- Location: 39°18′18″N 76°35′58″W﻿ / ﻿39.30505°N 76.59943°W Oliver, Baltimore, Maryland, U.S.
- Date: October 16, 2002
- Target: Dawson family
- Attack type: Arson
- Weapons: Firebomb
- Deaths: 7
- Perpetrator: Darrell L. Brooks
- Motive: Retaliation for Angela Dawson reporting crime to police

= Dawson murder case =

Murder of family of seven in Baltimore, Maryland, in 2002

The Dawson family, a family of seven (parents Carnell and Angela, and five children), were all murdered in Baltimore, Maryland, U.S., on October 16, 2002. After Angela had repeatedly alerted police to drug dealing, assault, and other crimes in her East Baltimore neighborhood of Oliver, the entire family was killed when their home was firebombed. A neighbor, Darrell L. Brooks— pleaded guilty to the crimes and was given a life sentence without the possibility of parole. Federal prosecutors initially considered seeking a death sentence, but decided against it after learning that Brooks was likely mentally disabled. At the time of the attack, Brooks was on probation but had been left unsupervised.

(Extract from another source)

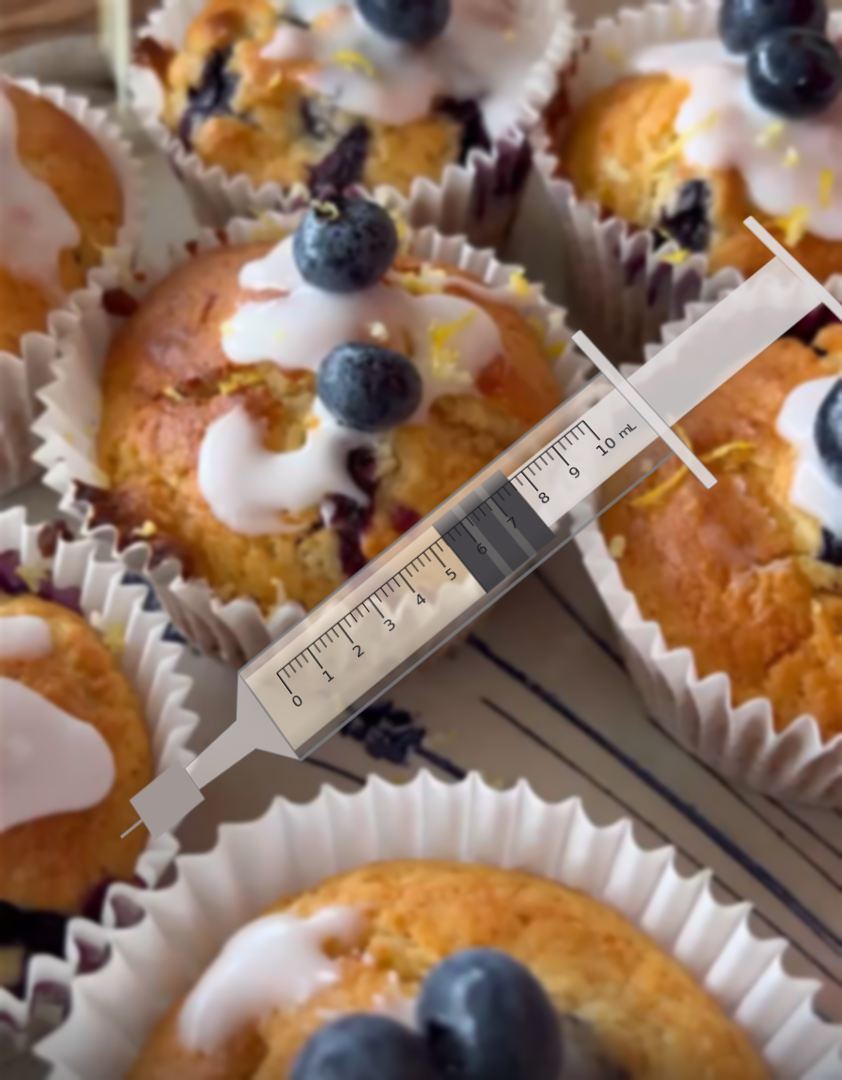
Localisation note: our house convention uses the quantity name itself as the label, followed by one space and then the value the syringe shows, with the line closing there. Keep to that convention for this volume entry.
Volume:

After repeated vandalism of their home, the Dawsons survived a first arson attempt on October 3, 2002, only to succumb to the second. The outcry over the magnitude of the crime was only matched by the frustration expressed by many residents who simply could not believe that city officials, who were aware of the escalating violence, had been unable to protect the family. City officials defended their actions, saying an offer to relocate the family was refused.

The tragedy underscored the failure in attempts to encourage residents of Baltimore to stand up to drug dealing and of the city to provide protection to those who did. In 2005, relatives of the Dawson family filed suit against the city, state and various agencies. They alleged that despite the launch of the "Believe Campaign" in 2002 (which encouraged residents to supply information about drug dealers) there were insufficient resources to protect witnesses who did come forward. The lawsuit was later dismissed, a ruling which was later upheld in an appeal to the Maryland Court of Appeals.

Numerous efforts to reclaim and rebuild Oliver in the name of the Dawson family have been undertaken by politicians, activists and ordinary citizens. Mayor (and later Governor of Maryland) Martin O'Malley, U.S. Rep. Elijah Cummings, State Senator Nathaniel McFadden and the action group known as Baltimoreans United in Leadership Development (BUILD) have worked in individual and collective ways to ensure the Dawson family a lasting public memory. The house where the Dawsons died reopened in April 2007 as the Dawson Safe Haven Community Center.